The reflector came out nice after a quick polishing also.





The sides and top of the reflector are supposed to be painted gray to match the bumper strip. I'll have to have to paint mixed as none of the 6 shades of gray I had on the shelf were even close.





I then put parts back on the bumper end and put the bumper end back on the car. I also reinstalled the (incorrect) quarter panel extension that I had previously painted.




MaR

I also put new "window fuzzy" on the outer rear quarter window molding. The reproduction piece of rubber fuzzy molding did not have a guide that was on the factory one so I 3D printed a new one out of ABS plastic and riveted it on where it should have been mounted.






And lastly, the most important part: I got the cigarette lighter installed in the armrest.



MaR

One thing that I have wanted to do for a while is pull the gas tank and make sure there was not a ton of crap in it. It did sit for decades so I wanted to be sure. The hoses came off with no problems.





The tank itself came down with out any fuss.

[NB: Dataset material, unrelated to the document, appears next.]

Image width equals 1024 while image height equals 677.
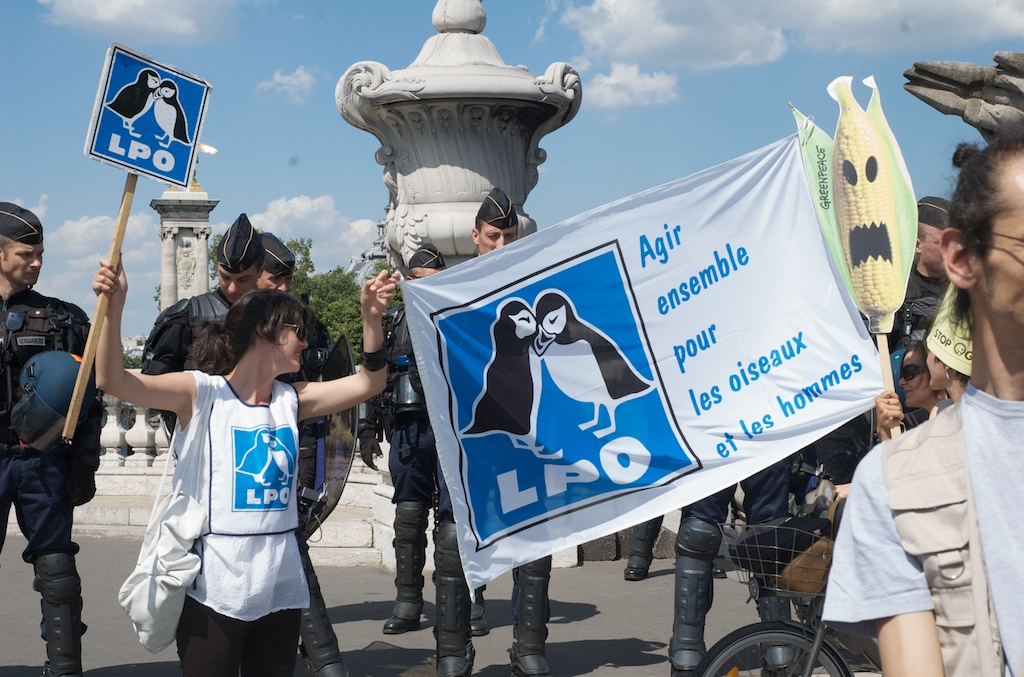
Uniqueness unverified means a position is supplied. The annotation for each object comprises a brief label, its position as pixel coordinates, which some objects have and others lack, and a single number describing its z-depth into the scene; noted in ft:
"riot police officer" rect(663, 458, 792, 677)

Nothing was rusty and the tank strap bolts came out with no problems.





Fortunately, the tank was quite clean inside. The filter sock was very clogged though and it was also split on one side.

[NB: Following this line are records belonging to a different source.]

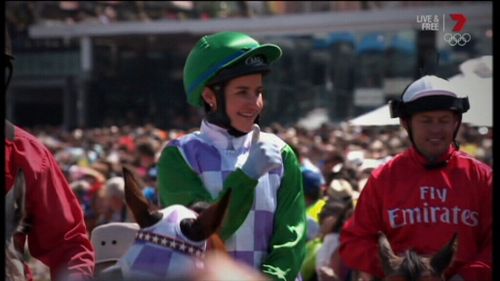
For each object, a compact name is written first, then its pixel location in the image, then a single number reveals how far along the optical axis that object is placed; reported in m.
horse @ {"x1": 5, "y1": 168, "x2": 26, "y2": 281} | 4.75
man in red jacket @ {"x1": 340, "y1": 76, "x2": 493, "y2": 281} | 6.20
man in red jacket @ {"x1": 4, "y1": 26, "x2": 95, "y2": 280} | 5.13
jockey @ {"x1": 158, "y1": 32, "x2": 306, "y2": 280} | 5.80
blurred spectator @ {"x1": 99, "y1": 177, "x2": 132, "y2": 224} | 13.61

I put a new filter sock on and put the sender back in the tank. I also cleaned the contacts on the float sender.





The trunk pan under the tank was in great condition.





And the tank went back up with no issues.


MaR

Next  I pulled all the remaining things off the firewall that I had not already removed and cleaned up. This included the cruise control module, the vacuum tank and the wiper motor.




I also removed the wiper linkages and all the trim from the cowl area. I had already replaced the seam sealer where the cowl and the firewall meet a while ago.





The firewall just needed a wipe down but the cowl needed to be repainted. I masked it off and sprayed it with the same satin black I have been using for just about everything else.






After the first coat of paint, I put the cowl tag back on as well as several of the bolts and retainers that should match the cowl.





I then sprayed everything with the second coat.


MaR

Each of the items that I removed from the firewall/cowl needed a little work. I started with the cruise module. There was not much to do with it but the filter for the lower solenoid had turned to dust and the housing was a bit rusty.







I cleaned up the filter housing and painted it. I also made a new filter and gasket (the old gasket broke when I took it off).







MaR

I reattached the cruise module to it's bracket, hooked up it's vacuum lines, and then bolted it back on the firewall.



hornetball

Thanks for posting Mitch.  Was wondering what you were up to.  I can't wait to see what your "real paintjob" looks like.

Harley Earl

Beautiful work as always, Mitch.  Inspiring for me, personally.  Thank you for the excellent pictures, descriptions, tips and techniques.  Very telling on why body and paint is priced the way it is currently.  You are an Artist!
Hoping for a Standard Trans Cimarron

Previous
1950 Series 61 Sedan - Savoy Gray
1974 Coupe de Ville - Victorian Amber Firemist
1959 Coupe de Ville - Brenton Blue
And 20 "other" Cadillacs from the 40s to the 80s

MaR

Just after I got the car, I tested the wipers. They seemed to wipe OK but the washer pump made a horrible grinding noise so I just unplugged it and never messed with it again. On these old GM cars, the washer pump is cam driven off the wiper motor and it's common for the seals to fail and gum up everything with washer fluid. You can still buy entire replacement pump kits which actually upgrade the pump to pump more washer fluid. I started out by unhooking all the wiring from the pump portion of the motor assembly.






With the wiring unhooked, I took the pump portion of the motor assembly off and laid it out with the new pump assembly. There is a set of electrical connections and switches that have to be moved over to the new assembly.



MaR

With the pump assembly off, I proceeded to take the rest of the wiper motor apart to clean it up and re-grease it.





MaR

I cleaned and painted the housing and put everything back together with new grease.